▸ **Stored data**
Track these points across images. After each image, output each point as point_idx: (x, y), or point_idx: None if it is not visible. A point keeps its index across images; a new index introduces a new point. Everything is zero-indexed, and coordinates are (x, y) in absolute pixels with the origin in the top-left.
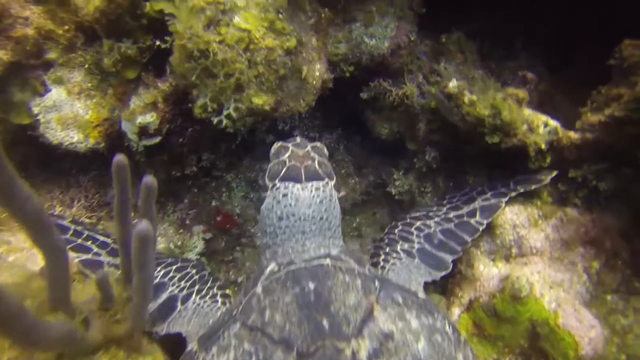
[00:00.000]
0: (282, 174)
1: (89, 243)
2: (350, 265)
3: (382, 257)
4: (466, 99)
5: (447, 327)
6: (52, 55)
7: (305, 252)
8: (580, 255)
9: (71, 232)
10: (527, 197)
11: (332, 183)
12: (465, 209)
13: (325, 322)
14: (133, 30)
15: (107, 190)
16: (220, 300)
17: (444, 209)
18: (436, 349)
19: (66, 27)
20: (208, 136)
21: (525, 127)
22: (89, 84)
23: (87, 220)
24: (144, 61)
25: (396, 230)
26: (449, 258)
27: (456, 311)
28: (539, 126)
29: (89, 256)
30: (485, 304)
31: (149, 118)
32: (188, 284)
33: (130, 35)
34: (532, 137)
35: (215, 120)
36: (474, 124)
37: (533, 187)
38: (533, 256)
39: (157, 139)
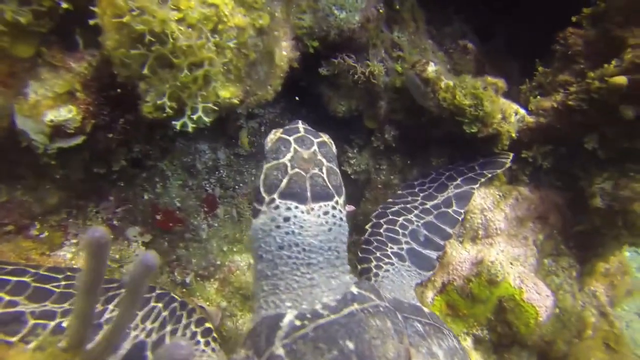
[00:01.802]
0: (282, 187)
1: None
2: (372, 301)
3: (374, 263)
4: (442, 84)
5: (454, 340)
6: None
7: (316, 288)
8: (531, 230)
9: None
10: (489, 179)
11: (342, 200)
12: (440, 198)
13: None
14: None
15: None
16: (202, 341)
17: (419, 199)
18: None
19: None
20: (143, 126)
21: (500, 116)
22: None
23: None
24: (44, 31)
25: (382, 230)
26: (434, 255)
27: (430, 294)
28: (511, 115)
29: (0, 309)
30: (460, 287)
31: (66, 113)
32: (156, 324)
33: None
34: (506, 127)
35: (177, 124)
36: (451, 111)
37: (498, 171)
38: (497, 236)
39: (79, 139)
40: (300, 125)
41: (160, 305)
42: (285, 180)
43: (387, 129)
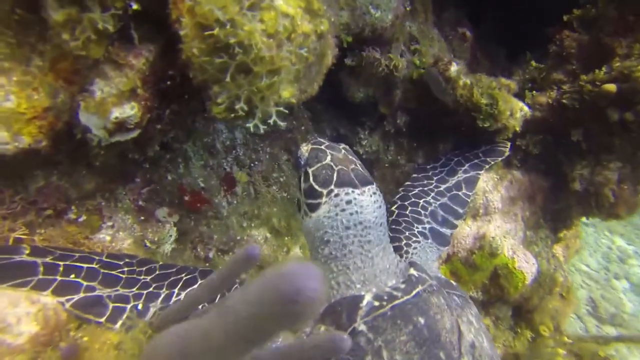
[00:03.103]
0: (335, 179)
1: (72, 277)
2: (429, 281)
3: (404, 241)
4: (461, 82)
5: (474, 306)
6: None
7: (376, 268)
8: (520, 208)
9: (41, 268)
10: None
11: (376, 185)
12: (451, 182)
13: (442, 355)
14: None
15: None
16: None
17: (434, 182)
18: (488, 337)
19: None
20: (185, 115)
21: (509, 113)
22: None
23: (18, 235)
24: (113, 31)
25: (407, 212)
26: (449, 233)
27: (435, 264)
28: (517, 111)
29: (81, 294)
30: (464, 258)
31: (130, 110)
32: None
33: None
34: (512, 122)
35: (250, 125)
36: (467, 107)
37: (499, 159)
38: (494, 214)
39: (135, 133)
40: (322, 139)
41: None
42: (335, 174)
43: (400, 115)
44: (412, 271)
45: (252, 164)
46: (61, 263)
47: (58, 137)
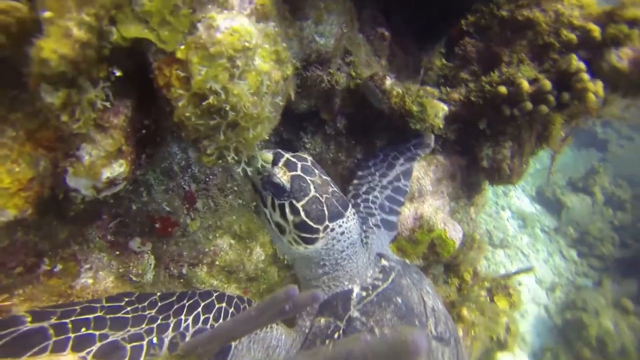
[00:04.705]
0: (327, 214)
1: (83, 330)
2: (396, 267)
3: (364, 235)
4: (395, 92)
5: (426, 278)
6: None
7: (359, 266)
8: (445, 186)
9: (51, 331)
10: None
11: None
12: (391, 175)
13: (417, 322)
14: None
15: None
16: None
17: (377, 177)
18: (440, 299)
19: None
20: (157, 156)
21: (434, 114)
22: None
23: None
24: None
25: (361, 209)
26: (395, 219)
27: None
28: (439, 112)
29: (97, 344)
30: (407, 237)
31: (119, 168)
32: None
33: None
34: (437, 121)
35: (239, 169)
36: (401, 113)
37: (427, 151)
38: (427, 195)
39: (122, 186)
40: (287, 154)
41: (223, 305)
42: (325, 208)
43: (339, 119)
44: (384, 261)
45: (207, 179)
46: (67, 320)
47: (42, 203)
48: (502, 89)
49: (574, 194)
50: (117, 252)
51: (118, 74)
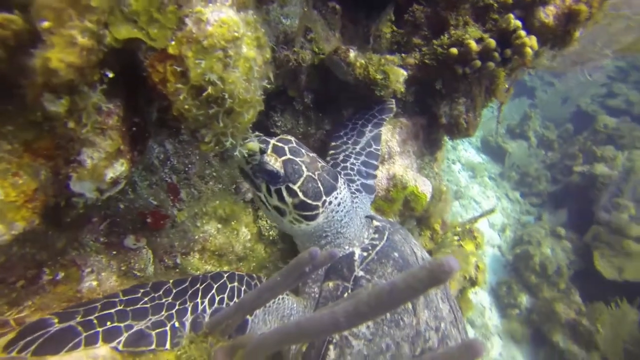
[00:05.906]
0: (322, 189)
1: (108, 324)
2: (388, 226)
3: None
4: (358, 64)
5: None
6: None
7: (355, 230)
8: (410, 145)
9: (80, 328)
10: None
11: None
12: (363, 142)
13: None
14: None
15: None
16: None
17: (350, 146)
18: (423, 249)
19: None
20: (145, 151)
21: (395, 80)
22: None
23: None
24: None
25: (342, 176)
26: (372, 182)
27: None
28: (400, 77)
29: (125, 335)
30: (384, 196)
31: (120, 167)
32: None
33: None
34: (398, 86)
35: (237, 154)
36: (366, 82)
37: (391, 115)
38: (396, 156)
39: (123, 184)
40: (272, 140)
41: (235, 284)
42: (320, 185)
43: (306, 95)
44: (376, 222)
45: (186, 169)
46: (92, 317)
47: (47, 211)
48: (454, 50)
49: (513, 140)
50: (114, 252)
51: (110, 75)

▸ **WORK TO BE COMPLETED**
Leaving the images out, return every record exactly.

▸ **ANSWER**
Track these points across images. After each image, output each point as point_idx: (x, y), or point_idx: None if it is not visible. A point keeps its index across images; a new index introduces a new point. Everything is zero-indexed, and coordinates are (x, y) in absolute pixels with the origin in the top-left.
[00:00.000]
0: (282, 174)
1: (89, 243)
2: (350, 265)
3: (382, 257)
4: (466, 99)
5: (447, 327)
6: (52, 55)
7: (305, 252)
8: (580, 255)
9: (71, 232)
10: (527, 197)
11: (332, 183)
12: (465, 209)
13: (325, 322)
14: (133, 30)
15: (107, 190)
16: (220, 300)
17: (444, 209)
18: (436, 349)
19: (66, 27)
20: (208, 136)
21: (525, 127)
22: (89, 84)
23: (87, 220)
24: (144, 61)
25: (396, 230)
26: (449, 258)
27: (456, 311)
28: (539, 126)
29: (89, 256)
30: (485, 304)
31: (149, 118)
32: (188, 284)
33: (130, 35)
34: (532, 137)
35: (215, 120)
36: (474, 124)
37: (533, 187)
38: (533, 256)
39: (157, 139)
[00:01.802]
0: (282, 187)
1: None
2: (372, 301)
3: (374, 263)
4: (442, 84)
5: (454, 340)
6: None
7: (316, 288)
8: (531, 230)
9: None
10: (489, 179)
11: (342, 200)
12: (440, 198)
13: None
14: None
15: None
16: (202, 341)
17: (419, 199)
18: None
19: None
20: (143, 126)
21: (500, 116)
22: None
23: None
24: (44, 31)
25: (382, 230)
26: (434, 255)
27: (430, 294)
28: (511, 115)
29: (0, 309)
30: (460, 287)
31: (66, 113)
32: (156, 324)
33: None
34: (506, 127)
35: (177, 124)
36: (451, 111)
37: (498, 171)
38: (497, 236)
39: (79, 139)
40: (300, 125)
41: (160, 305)
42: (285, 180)
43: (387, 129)
[00:03.103]
0: (335, 179)
1: (72, 277)
2: (429, 281)
3: (404, 241)
4: (461, 82)
5: (474, 306)
6: None
7: (376, 268)
8: (520, 208)
9: (41, 268)
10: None
11: (376, 185)
12: (451, 182)
13: (442, 355)
14: None
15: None
16: None
17: (434, 182)
18: (488, 337)
19: None
20: (185, 115)
21: (509, 113)
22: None
23: (18, 235)
24: (113, 31)
25: (407, 212)
26: (449, 233)
27: (435, 264)
28: (517, 111)
29: (81, 294)
30: (464, 258)
31: (130, 110)
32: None
33: None
34: (512, 122)
35: (250, 125)
36: (467, 107)
37: (499, 159)
38: (494, 214)
39: (135, 133)
40: (322, 139)
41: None
42: (335, 174)
43: (400, 115)
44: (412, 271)
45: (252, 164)
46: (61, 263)
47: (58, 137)
[00:04.705]
0: (327, 214)
1: (83, 330)
2: (396, 267)
3: (364, 235)
4: (395, 92)
5: (426, 278)
6: None
7: (359, 266)
8: (445, 186)
9: (51, 331)
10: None
11: None
12: (391, 175)
13: (417, 322)
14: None
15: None
16: None
17: (377, 177)
18: (440, 299)
19: None
20: (157, 156)
21: (434, 114)
22: None
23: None
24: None
25: (361, 209)
26: (395, 219)
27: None
28: (439, 112)
29: (97, 344)
30: (407, 237)
31: (119, 168)
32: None
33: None
34: (437, 121)
35: (239, 169)
36: (401, 113)
37: (427, 151)
38: (427, 195)
39: (122, 186)
40: (287, 154)
41: (223, 305)
42: (325, 208)
43: (339, 119)
44: (384, 261)
45: (207, 179)
46: (67, 320)
47: (42, 203)
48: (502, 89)
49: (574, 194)
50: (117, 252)
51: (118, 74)
[00:05.906]
0: (322, 189)
1: (108, 324)
2: (388, 226)
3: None
4: (358, 64)
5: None
6: None
7: (355, 230)
8: (410, 145)
9: (80, 328)
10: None
11: None
12: (363, 142)
13: None
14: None
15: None
16: None
17: (350, 146)
18: (423, 249)
19: None
20: (145, 151)
21: (395, 80)
22: None
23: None
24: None
25: (342, 176)
26: (372, 182)
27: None
28: (400, 77)
29: (125, 335)
30: (384, 196)
31: (120, 167)
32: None
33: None
34: (398, 86)
35: (237, 154)
36: (366, 82)
37: (391, 115)
38: (396, 156)
39: (123, 184)
40: (272, 140)
41: (235, 284)
42: (320, 185)
43: (306, 95)
44: (376, 222)
45: (186, 169)
46: (92, 317)
47: (47, 211)
48: (454, 50)
49: (513, 140)
50: (114, 252)
51: (110, 75)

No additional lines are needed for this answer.